> _What is expected_:
An exact retyping of every record is required.

> _Data listing_:
------------------------------------------------

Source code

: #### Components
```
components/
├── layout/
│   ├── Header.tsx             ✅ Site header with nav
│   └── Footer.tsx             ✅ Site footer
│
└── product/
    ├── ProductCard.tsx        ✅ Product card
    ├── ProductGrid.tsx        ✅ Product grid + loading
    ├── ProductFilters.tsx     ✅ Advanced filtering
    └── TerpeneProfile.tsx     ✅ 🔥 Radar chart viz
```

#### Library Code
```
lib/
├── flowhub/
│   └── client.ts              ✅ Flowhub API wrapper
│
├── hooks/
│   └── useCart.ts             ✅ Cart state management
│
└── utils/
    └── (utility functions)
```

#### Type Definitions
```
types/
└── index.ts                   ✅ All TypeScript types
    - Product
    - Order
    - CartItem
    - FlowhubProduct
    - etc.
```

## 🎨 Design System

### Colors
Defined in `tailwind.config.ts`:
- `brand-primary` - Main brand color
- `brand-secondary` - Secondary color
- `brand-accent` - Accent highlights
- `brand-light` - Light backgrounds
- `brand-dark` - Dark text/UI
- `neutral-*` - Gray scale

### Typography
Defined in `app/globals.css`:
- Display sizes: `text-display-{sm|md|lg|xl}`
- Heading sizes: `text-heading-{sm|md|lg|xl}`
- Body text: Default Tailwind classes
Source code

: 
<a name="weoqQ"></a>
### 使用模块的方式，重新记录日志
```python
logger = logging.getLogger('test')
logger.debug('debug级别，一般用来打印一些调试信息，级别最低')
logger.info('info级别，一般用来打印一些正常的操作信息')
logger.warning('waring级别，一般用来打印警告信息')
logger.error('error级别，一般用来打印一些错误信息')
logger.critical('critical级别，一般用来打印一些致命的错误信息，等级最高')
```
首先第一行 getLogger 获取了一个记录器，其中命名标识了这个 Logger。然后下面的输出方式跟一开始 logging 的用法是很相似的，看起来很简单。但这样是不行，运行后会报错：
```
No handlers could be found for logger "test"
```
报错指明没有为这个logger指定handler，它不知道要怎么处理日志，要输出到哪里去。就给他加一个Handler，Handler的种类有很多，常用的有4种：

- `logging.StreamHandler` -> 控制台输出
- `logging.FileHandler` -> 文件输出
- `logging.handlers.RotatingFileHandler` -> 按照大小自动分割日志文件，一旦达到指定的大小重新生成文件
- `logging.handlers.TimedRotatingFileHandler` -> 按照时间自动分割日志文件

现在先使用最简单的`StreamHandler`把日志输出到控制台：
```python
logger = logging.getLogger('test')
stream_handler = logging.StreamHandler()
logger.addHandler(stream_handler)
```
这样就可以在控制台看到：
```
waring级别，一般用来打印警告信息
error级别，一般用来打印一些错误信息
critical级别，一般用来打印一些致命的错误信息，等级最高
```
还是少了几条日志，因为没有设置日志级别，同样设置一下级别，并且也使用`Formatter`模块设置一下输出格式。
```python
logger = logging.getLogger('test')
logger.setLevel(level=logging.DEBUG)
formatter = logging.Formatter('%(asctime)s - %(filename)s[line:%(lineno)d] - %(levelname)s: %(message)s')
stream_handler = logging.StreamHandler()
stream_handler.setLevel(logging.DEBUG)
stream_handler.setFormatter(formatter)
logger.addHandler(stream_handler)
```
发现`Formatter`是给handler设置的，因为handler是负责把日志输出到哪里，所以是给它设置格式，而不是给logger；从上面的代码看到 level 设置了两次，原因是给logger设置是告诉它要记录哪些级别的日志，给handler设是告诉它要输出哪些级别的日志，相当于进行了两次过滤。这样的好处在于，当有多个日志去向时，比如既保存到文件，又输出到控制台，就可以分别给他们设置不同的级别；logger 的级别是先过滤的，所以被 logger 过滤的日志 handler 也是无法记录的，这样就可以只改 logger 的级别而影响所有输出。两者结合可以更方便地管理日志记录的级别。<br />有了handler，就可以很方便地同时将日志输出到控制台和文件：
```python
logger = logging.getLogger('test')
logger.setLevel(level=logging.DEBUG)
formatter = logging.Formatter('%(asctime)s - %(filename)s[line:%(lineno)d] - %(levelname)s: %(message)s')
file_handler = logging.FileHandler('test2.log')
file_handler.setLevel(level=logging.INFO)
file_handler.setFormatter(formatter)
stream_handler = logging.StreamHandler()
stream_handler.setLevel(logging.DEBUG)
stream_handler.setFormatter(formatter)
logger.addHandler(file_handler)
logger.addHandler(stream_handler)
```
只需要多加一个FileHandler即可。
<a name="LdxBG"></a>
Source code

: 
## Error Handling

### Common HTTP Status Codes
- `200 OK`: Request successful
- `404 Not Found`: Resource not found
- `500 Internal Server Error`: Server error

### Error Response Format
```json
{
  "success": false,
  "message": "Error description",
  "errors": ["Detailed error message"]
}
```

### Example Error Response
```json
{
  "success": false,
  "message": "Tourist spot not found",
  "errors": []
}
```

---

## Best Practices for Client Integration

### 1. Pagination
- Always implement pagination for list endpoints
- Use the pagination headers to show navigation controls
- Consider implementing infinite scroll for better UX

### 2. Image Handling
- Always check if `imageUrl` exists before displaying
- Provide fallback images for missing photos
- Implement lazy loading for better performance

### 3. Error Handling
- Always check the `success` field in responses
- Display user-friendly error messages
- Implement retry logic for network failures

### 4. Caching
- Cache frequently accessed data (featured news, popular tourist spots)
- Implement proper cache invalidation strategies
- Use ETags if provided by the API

------------------------------------------------

> _Expected output_:
Source code

: #### Components
```
components/
├── layout/
│   ├── Header.tsx             ✅ Site header with nav
│   └── Footer.tsx             ✅ Site footer
│
└── product/
    ├── ProductCard.tsx        ✅ Product card
    ├── ProductGrid.tsx        ✅ Product grid + loading
    ├── ProductFilters.tsx     ✅ Advanced filtering
    └── TerpeneProfile.tsx     ✅ 🔥 Radar chart viz
```

#### Library Code
```
lib/
├── flowhub/
│   └── client.ts              ✅ Flowhub API wrapper
│
├── hooks/
│   └── useCart.ts             ✅ Cart state management
│
└── utils/
    └── (utility functions)
```

#### Type Definitions
```
types/
└── index.ts                   ✅ All TypeScript types
    - Product
    - Order
    - CartItem
    - FlowhubProduct
    - etc.
```

## 🎨 Design System

### Colors
Defined in `tailwind.config.ts`:
- `brand-primary` - Main brand color
- `brand-secondary` - Secondary color
- `brand-accent` - Accent highlights
- `brand-light` - Light backgrounds
- `brand-dark` - Dark text/UI
- `neutral-*` - Gray scale

### Typography
Defined in `app/globals.css`:
- Display sizes: `text-display-{sm|md|lg|xl}`
- Heading sizes: `text-heading-{sm|md|lg|xl}`
- Body text: Default Tailwind classes
Source code

: 
<a name="weoqQ"></a>
### 使用模块的方式，重新记录日志
```python
logger = logging.getLogger('test')
logger.debug('debug级别，一般用来打印一些调试信息，级别最低')
logger.info('info级别，一般用来打印一些正常的操作信息')
logger.warning('waring级别，一般用来打印警告信息')
logger.error('error级别，一般用来打印一些错误信息')
logger.critical('critical级别，一般用来打印一些致命的错误信息，等级最高')
```
首先第一行 getLogger 获取了一个记录器，其中命名标识了这个 Logger。然后下面的输出方式跟一开始 logging 的用法是很相似的，看起来很简单。但这样是不行，运行后会报错：
```
No handlers could be found for logger "test"
```
报错指明没有为这个logger指定handler，它不知道要怎么处理日志，要输出到哪里去。就给他加一个Handler，Handler的种类有很多，常用的有4种：

- `logging.StreamHandler` -> 控制台输出
- `logging.FileHandler` -> 文件输出
- `logging.handlers.RotatingFileHandler` -> 按照大小自动分割日志文件，一旦达到指定的大小重新生成文件
- `logging.handlers.TimedRotatingFileHandler` -> 按照时间自动分割日志文件

现在先使用最简单的`StreamHandler`把日志输出到控制台：
```python
logger = logging.getLogger('test')
stream_handler = logging.StreamHandler()
logger.addHandler(stream_handler)
```
这样就可以在控制台看到：
```
waring级别，一般用来打印警告信息
error级别，一般用来打印一些错误信息
critical级别，一般用来打印一些致命的错误信息，等级最高
```
还是少了几条日志，因为没有设置日志级别，同样设置一下级别，并且也使用`Formatter`模块设置一下输出格式。
```python
logger = logging.getLogger('test')
logger.setLevel(level=logging.DEBUG)
formatter = logging.Formatter('%(asctime)s - %(filename)s[line:%(lineno)d] - %(levelname)s: %(message)s')
stream_handler = logging.StreamHandler()
stream_handler.setLevel(logging.DEBUG)
stream_handler.setFormatter(formatter)
logger.addHandler(stream_handler)
```
发现`Formatter`是给handler设置的，因为handler是负责把日志输出到哪里，所以是给它设置格式，而不是给logger；从上面的代码看到 level 设置了两次，原因是给logger设置是告诉它要记录哪些级别的日志，给handler设是告诉它要输出哪些级别的日志，相当于进行了两次过滤。这样的好处在于，当有多个日志去向时，比如既保存到文件，又输出到控制台，就可以分别给他们设置不同的级别；logger 的级别是先过滤的，所以被 logger 过滤的日志 handler 也是无法记录的，这样就可以只改 logger 的级别而影响所有输出。两者结合可以更方便地管理日志记录的级别。<br />有了handler，就可以很方便地同时将日志输出到控制台和文件：
```python
logger = logging.getLogger('test')
logger.setLevel(level=logging.DEBUG)
formatter = logging.Formatter('%(asctime)s - %(filename)s[line:%(lineno)d] - %(levelname)s: %(message)s')
file_handler = logging.FileHandler('test2.log')
file_handler.setLevel(level=logging.INFO)
file_handler.setFormatter(formatter)
stream_handler = logging.StreamHandler()
stream_handler.setLevel(logging.DEBUG)
stream_handler.setFormatter(formatter)
logger.addHandler(file_handler)
logger.addHandler(stream_handler)
```
只需要多加一个FileHandler即可。
<a name="LdxBG"></a>
Source code

: 
## Error Handling

### Common HTTP Status Codes
- `200 OK`: Request successful
- `404 Not Found`: Resource not found
- `500 Internal Server Error`: Server error

### Error Response Format
```json
{
  "success": false,
  "message": "Error description",
  "errors": ["Detailed error message"]
}
```

### Example Error Response
```json
{
  "success": false,
  "message": "Tourist spot not found",
  "errors": []
}
```

---

## Best Practices for Client Integration

### 1. Pagination
- Always implement pagination for list endpoints
- Use the pagination headers to show navigation controls
- Consider implementing infinite scroll for better UX

### 2. Image Handling
- Always check if `imageUrl` exists before displaying
- Provide fallback images for missing photos
- Implement lazy loading for better performance

### 3. Error Handling
- Always check the `success` field in responses
- Display user-friendly error messages
- Implement retry logic for network failures

### 4. Caching
- Cache frequently accessed data (featured news, popular tourist spots)
- Implement proper cache invalidation strategies
- Use ETags if provided by the API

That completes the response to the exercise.